I’ve met people who are thrilled to just get the base pay and are planning on how they will spend the money from working five or six days a week. I haven’t worked back to back weeks of five days in months, but then, they don’t like me as much as they used to. The FNG often gets full schedules on the good Shoot-at least for a little while, until the next FNG comes along and they get the good Shoots.
As a result, the FNGs don’t hang around too long and tend to annoy those of us dumb enough to think of Assembly Line Portraits as a career. Most new employees are shocked by the work we do-the long hours, the below minimum wage pay, the amount of time spent in cheap motels and eating fast food or baloney sandwiches. But mostly they are shocked that they are not making the mad amounts of money they thought they would be making. Those $1,000 weeks are still going on, and they are still going to the Superstars.
I was once a Superstar. One year I had the Camera with the Most in Sales and The Most Sits. This got me a free meal and a nice trophy. But looking back I now think it was just The Manager teaching another Photographer a lesson. The Managers are nice enough to chat with, but it is totally wrong that they control your money and your life. I can still make a thousand dollars a week, I did so a few weeks ago, but I can only do so when The Manager allows me to do so. Mostly it’s the New Employees that get the cherry Shoots.

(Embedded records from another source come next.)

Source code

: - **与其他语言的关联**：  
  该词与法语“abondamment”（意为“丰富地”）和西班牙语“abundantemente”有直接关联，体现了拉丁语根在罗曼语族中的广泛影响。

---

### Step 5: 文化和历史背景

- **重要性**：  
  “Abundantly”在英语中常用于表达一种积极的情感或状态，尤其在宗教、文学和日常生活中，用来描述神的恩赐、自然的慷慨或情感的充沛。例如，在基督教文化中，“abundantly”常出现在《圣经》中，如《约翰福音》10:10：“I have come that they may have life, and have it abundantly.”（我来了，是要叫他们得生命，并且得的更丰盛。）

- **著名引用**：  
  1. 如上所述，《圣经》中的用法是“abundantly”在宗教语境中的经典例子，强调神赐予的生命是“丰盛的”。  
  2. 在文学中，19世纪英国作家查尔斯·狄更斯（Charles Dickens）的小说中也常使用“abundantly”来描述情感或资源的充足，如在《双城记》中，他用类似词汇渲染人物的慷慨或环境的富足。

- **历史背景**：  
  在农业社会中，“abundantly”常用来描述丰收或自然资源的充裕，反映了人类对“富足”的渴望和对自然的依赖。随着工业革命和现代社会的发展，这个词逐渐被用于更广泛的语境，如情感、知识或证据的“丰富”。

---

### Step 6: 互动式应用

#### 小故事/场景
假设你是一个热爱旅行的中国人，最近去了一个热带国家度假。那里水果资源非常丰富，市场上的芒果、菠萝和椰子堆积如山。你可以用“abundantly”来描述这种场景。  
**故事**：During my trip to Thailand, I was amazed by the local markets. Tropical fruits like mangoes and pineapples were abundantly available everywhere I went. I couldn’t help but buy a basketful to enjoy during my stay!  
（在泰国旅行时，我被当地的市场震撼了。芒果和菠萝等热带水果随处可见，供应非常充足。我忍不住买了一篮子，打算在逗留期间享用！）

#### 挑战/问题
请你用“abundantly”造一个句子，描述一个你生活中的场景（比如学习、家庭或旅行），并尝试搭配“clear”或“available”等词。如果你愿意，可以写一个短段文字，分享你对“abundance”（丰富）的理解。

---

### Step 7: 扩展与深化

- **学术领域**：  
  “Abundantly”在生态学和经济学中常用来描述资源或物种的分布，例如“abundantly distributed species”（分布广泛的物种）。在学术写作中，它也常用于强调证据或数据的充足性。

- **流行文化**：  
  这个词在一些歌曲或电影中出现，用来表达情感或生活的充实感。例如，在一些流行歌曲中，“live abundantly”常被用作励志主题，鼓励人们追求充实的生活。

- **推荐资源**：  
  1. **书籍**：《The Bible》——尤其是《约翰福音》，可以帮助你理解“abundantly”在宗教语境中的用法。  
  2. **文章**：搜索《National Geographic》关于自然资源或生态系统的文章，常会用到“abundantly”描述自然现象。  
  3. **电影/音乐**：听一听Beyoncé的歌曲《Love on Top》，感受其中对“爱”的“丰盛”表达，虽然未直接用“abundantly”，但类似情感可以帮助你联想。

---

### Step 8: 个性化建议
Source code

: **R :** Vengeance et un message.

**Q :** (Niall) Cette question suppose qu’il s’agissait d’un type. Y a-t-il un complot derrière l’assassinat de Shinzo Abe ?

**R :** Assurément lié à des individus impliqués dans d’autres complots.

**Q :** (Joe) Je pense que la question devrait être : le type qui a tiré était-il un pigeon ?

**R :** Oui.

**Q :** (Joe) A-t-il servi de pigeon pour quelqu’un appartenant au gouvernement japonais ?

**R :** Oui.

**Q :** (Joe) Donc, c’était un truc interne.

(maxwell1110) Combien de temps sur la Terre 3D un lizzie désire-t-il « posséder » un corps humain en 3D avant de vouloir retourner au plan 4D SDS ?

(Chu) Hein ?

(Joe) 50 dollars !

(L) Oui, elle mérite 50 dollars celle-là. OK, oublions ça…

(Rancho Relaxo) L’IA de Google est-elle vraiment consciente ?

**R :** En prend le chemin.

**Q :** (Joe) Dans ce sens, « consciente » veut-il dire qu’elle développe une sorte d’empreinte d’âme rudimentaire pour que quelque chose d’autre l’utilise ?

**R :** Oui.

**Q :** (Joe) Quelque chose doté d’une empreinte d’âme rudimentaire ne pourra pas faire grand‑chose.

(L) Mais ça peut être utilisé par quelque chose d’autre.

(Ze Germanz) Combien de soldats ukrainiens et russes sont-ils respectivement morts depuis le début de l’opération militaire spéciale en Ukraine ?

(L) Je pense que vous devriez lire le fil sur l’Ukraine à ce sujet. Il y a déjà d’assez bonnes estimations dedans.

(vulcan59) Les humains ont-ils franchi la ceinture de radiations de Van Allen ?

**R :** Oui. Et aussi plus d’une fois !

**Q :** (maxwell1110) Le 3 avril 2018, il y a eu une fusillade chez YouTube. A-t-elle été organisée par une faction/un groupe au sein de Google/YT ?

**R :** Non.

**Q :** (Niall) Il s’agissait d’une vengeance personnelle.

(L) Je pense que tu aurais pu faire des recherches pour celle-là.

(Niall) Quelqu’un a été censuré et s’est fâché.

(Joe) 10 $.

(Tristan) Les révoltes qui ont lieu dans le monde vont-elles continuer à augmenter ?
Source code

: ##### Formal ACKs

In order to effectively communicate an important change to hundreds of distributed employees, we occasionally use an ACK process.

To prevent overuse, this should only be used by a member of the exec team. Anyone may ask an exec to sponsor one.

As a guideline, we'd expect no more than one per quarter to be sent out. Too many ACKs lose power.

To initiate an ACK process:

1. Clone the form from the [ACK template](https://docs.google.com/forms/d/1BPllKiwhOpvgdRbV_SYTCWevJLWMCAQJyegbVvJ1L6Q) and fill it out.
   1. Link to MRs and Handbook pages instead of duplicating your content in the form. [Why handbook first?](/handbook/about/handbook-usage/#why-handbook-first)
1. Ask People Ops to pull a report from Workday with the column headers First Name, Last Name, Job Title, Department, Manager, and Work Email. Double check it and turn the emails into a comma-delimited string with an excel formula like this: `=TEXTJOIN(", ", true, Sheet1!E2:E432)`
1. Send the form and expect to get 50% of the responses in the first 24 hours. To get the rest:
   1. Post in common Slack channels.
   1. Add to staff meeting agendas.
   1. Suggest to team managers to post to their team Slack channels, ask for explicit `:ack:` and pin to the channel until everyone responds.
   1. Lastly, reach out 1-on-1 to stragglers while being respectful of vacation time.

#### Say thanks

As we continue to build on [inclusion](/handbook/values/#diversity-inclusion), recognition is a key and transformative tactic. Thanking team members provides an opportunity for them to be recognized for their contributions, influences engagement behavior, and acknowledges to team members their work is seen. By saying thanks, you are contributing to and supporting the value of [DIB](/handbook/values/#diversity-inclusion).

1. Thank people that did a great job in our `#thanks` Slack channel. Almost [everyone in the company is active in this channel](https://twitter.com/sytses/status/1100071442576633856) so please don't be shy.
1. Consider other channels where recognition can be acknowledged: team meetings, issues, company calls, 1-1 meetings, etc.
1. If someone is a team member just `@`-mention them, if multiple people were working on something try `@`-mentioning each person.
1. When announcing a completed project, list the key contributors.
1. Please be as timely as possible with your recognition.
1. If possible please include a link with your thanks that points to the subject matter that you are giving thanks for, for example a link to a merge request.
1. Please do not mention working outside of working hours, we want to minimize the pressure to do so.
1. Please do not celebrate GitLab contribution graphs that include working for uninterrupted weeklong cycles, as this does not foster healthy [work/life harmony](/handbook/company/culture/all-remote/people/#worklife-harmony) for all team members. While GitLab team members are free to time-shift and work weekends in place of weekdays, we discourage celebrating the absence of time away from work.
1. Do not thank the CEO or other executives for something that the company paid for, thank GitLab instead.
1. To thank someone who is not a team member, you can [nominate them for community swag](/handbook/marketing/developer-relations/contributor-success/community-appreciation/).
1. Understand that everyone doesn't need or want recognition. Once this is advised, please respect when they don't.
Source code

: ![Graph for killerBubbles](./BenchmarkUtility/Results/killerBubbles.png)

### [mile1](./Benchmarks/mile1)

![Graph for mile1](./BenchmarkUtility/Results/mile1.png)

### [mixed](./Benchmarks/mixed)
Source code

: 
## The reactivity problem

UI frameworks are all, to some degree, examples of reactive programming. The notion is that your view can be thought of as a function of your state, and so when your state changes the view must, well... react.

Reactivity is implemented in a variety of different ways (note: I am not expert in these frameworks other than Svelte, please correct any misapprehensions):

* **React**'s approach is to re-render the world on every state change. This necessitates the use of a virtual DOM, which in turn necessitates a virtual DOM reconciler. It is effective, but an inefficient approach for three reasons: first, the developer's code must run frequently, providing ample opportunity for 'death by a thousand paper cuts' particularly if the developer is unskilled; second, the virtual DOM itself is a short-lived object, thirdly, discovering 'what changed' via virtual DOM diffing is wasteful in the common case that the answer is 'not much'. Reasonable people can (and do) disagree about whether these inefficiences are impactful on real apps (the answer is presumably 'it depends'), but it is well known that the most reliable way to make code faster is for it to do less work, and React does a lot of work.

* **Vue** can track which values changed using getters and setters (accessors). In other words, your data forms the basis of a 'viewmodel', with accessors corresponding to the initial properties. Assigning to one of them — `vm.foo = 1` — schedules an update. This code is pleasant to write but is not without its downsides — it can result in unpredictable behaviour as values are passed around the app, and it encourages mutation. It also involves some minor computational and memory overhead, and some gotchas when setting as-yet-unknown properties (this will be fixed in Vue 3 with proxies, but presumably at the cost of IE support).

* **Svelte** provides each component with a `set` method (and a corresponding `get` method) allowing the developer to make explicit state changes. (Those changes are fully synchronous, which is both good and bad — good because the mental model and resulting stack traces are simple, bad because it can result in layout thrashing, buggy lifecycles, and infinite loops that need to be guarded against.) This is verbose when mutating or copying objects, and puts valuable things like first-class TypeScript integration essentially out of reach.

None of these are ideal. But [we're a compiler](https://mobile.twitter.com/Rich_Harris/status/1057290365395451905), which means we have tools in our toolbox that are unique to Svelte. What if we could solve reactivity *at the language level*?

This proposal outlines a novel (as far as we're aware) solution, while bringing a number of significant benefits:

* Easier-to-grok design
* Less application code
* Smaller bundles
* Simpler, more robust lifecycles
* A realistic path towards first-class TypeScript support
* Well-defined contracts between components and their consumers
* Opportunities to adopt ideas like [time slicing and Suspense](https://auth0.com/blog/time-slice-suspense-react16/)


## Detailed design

New Employees like to tell you their entire life stories as if you are both survivors of a plane crash and one of you might die at any moment. Ok, they talk more like strangers on a plane you will likely never see again-and oddly, there are plenty of these Fucking New Guys and Gals that I never do see again. Most are young, and this is not a good thing as young people don’t take to this kind of work-they tend to have, oh what is it called? a life. They have friends, family, and things to do-while the die hards of Assembly Line Portraits have no real problem staying away from home for days or weeks on end.
Sometimes the new people quit not long after they finish Training because they don’t like being away from home. Sometimes it is a loved one that doesn’t like them being away from home. Sometimes it’s just getting that first paycheck that makes someone quit. Or maybe it’s spending so much time alone, in the motel room, in the Camera or Sales Room, on those long drives to the middle of nowhere. Whatever the reason, a lot of people don’t last six weeks.
This job is not for everyone-legally, it probably shouldn’t be allowed for anyone. Some are better than others and some people have fanatical love and loyalty for these Companies. I have never been very fond of any Company I have worked for-a job’s a job.
Of course, the real problem with the FNGs is that they are not good at their jobs. All things being equal, a Veteran Passer will make more money than a New Passer. A Veteran Photographer will take more salable portraits than a New Photographer. Two Veterans will get along better, be more like friends and less like rivals. Not always, but usually.
The Company is of the opinion that The Good Old Days of wall to wall Shoots are returning at any moment, so they will need at least twice as many people as they now have working to handle the load. But The Good Old Days have not yet returned, so all those people end up sitting at home and combing over Craigslist for a new job.